Trust taxation and registration tax: an analysis of Ordinance no. 30343 of 2025

The trust represents one of the most complex and debated legal instruments within the Italian legal and tax landscape. Originating in common law systems, its integration into the national legal framework has required years of judicial interpretation to precisely define the applicable tax treatment. Recently, Ordinance no. 30343 of 17/11/2025 issued by the Court of Cassation has shed further light on a fundamental issue: when is the proportional inheritance and gift tax due, and when, conversely, should the simple fixed registration tax be applied?

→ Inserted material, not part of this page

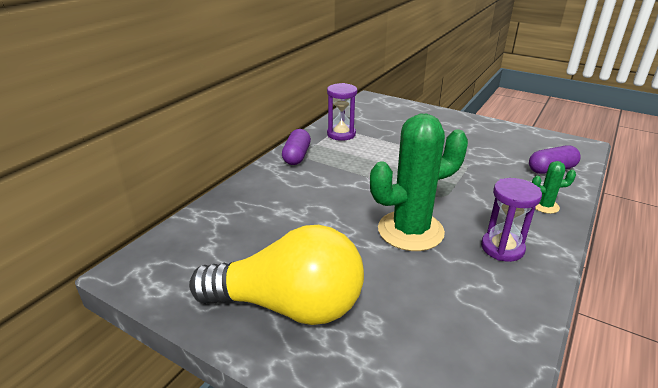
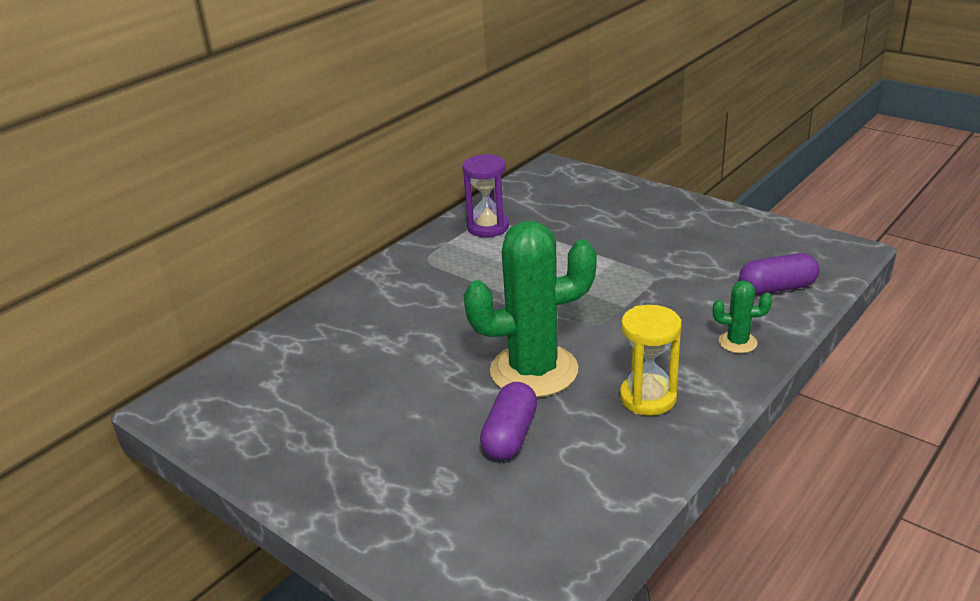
camera: 10 degrees right, 0 degrees up
yellow light bulb [189,225,364,325] -> none
purple capsule [282,129,311,165] -> purple capsule moved to [480,382,537,460]
purple hourglass [481,178,542,262] -> yellow hourglass [620,305,682,416]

The prerequisite of asset enrichment

The dispute brought to the attention of the Supreme Court concerns the appeal filed by B., represented by lawyer A. G. T., against the State Attorney General's Office. At the heart of the dispute is the very nature of the trust and the moment at which the proportional tax obligation arises. According to established case law, also referenced in this instance, the inheritance and gift tax cannot be separated from an actual enrichment of the beneficiary.

In many cases, the establishment of a trust and the transfer of assets into it do not result in an immediate transfer of wealth. The trustee, in fact, acts as a manager of the assets for a specific purpose or in favor of beneficiaries who might receive the proceeds or the capital only at a future and uncertain time. In such a scenario, the tax prerequisite provided for by Article 53 of the Constitution—namely, the contributory capacity manifested through an effective increase in assets—would be absent.

The distinction between fixed and proportional tax

The Supreme Court, with the ordinance under examination, reaffirms a principle of tax equity. To better understand the scope of this decision, it is useful to observe the following key points:

  • Proportional tax is linked to the definitive transfer of rights.
  • If the beneficiary does not immediately acquire full availability of the assets, the act is neutral from the perspective of enrichment.
  • The mere segregation of assets in a trust does not, in itself, constitute a transfer of wealth taxable on a proportional basis.

This interpretation aligns with European and international regulations, in particular with the Hague Convention of July 1, 1985, implemented in Italy by Law no. 364 of 1989, which recognizes the legitimacy of the asset segregation typical of a trust.

Regarding trust taxation, the proportional inheritance and gift tax—which presupposes asset enrichment by way of liberality—applies where the definitive transfer of rights from the trustee to the beneficiary occurs at the time of the trust's establishment; otherwise, the act must be subject only to the fixed registration tax.

The commentary on this principle is essential for any professional or private individual intending to approach this instrument. The Court clarifies that the taxable moment does not necessarily coincide with the signing of the trust deed. If the deed provides that the assets will pass to the beneficiary only at the end of the trust or upon the occurrence of certain conditions, the proportional tax will be due only at that later stage. Initially, the endowment act will be subject exclusively to the fixed registration tax, as it is an act instrumental to management and not a completed act of liberality.

Conclusions on the scope of Ordinance 30343/2025

Ordinance no. 30343/2025 represents an important milestone for legal certainty in tax matters. It confirms that the tax authorities cannot levy taxes on potential wealth or a simple asset segregation operation if there is no real and current transfer of ownership that enriches the final beneficiary. For those wishing to use the trust as a tool for asset protection or succession planning, this ruling offers a clear guide to avoid tax overlaps and to correctly plan the costs associated with the management of one's assets.